Ce n’est pourtant pas la faute des directions CRM qui plaident toutes pour plus de moyens et de considérations mais qui restent sous-équipées, sous financées, sous-outillées et sous-accompagnées. Pour être précis, beaucoup ont tout de même bénéficié d’une adaptation de leurs outils ces dernières années mais rares sont celles qui transforment l’essai en investissant aussi sur l’accompagnement et les ressources humaines.

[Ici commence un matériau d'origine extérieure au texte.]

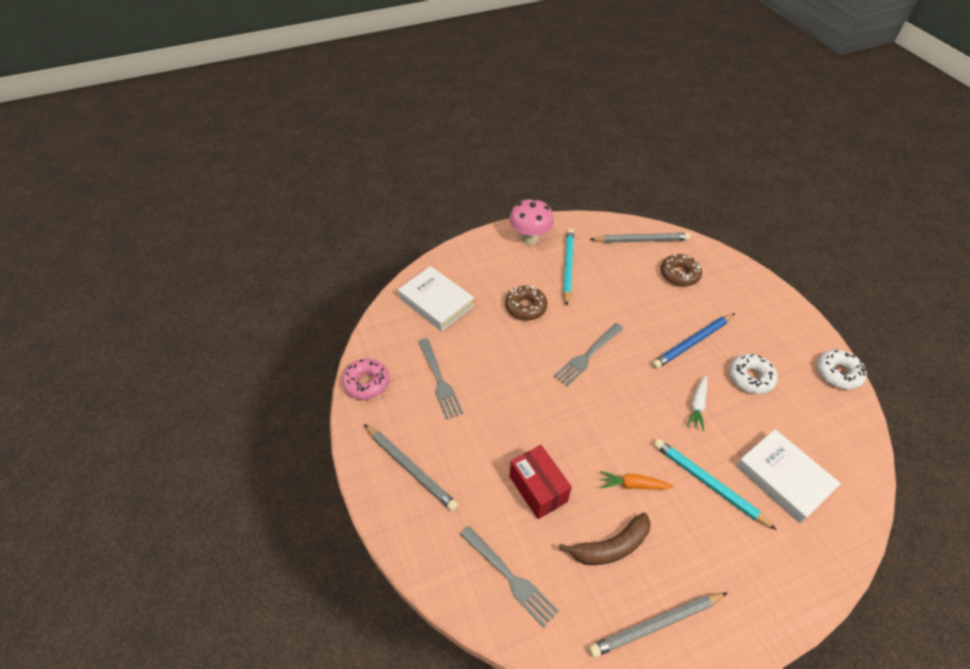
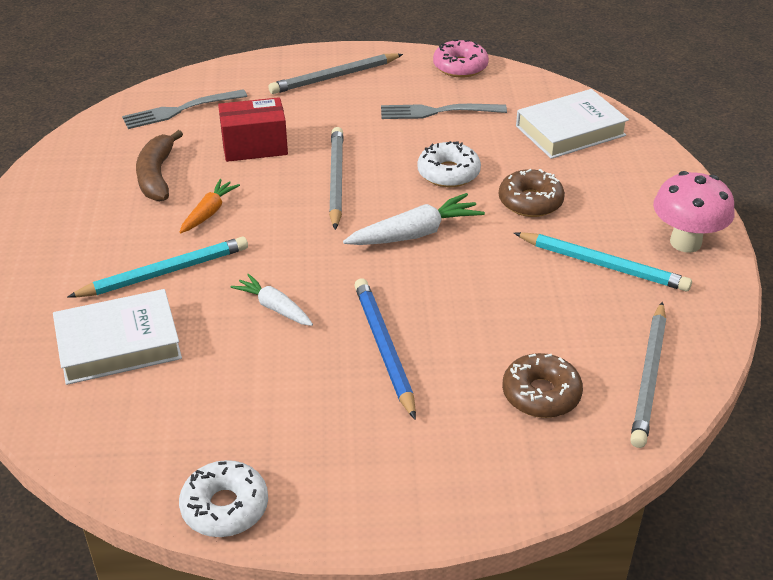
camera: 110 degrees right, 10 degrees down
grey fork [554,323,624,386] -> white carrot [343,193,485,245]
grey pencil [589,593,727,657] -> grey pencil moved to [329,127,343,230]
white donut [729,354,778,394] -> white donut moved to [417,141,481,187]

Huit ans de démarches commerciales dans ce milieu attestent de cette dynamique. Il faut batailler durement pour signer une enveloppe de 30.000 euros annuel avec 2 personnes, c’est-à-dire toute l’équipe CRM d’un groupe du CAC 40 qui doit gérer des millions de contacts en base et une multitude d’outils sous-exploités. Au même moment, dans la pièce d’à côté, l’équipe acquisition, 4 fois plus grosse, signe un bon de commande de 300.000 euros pour un seul semestre à Facebook ou Google. Sans broncher.

La fin d’un cycle ?

Les directions générales marquent une défiance de plus en plus grande vis-à-vis des directions marketing. Ce qui ne manque pas de sel car depuis des années ce sont ces mêmes directions générales qui ont mis une pression constante sur leur département marketing pour conquérir de nouveaux clients. Mais le fait est qu’aujourd’hui ces dépenses toujours plus importantes sont de moins en moins comprises. Et c’est logique dans la mesure où leur profitabilité s’érode inexorablement.

Les choses évoluent (trop) lentement. Inertie d’un marché structuré autour de ces mécaniques d’acquisition, peur d’être le premier à sortir de ce système irrationnel ou simplement de rater quelque chose… le constat d’échec n’est pas suivi d’actions réparatrices. Mais nous sommes peut-être à l’aube d’un nouveau cycle grâce à deux phénomènes majeurs. Le premier a trait aux initiatives visant à préserver la vie privée des internautes avec la fin des cookies tiers. Elles obligent l’industrie publicitaire à envisager différemment son métier et les marques à se concentrer sur leur data first party. Le second émerge dans le sillage du COVID. Beaucoup de marques ont vu leur trafic naturellement redirigé sur leur site et ont ainsi acquis de nombreux clients. Comment les garder ? Comment les faire revenir ? On observe que la question de la rétention, de la relation client et de la fidélisation refait surface.

Ce nouveau contexte sera-t-il suffisant pour faire prendre conscience de la problématique aux dirigeants et, rêvons un peu, les faire passer à l’action ? Pour beaucoup de marques c’est une question de survie. Une grande partie de leur croissance et de leur profitabilité réside dans leur capacité à retenir les clients chèrement conquis et non dans le puit sans fond d’une acquisition digitale opaque et sans lendemain.

[1] Dawkins & Reichheld

[2] Altfeld

[3] Forbes 2020 - The cost performance paradox of modern digital marketing

(Les tribunes publiées sont sous la responsabilité de leurs auteurs et n'engagent pas CB News).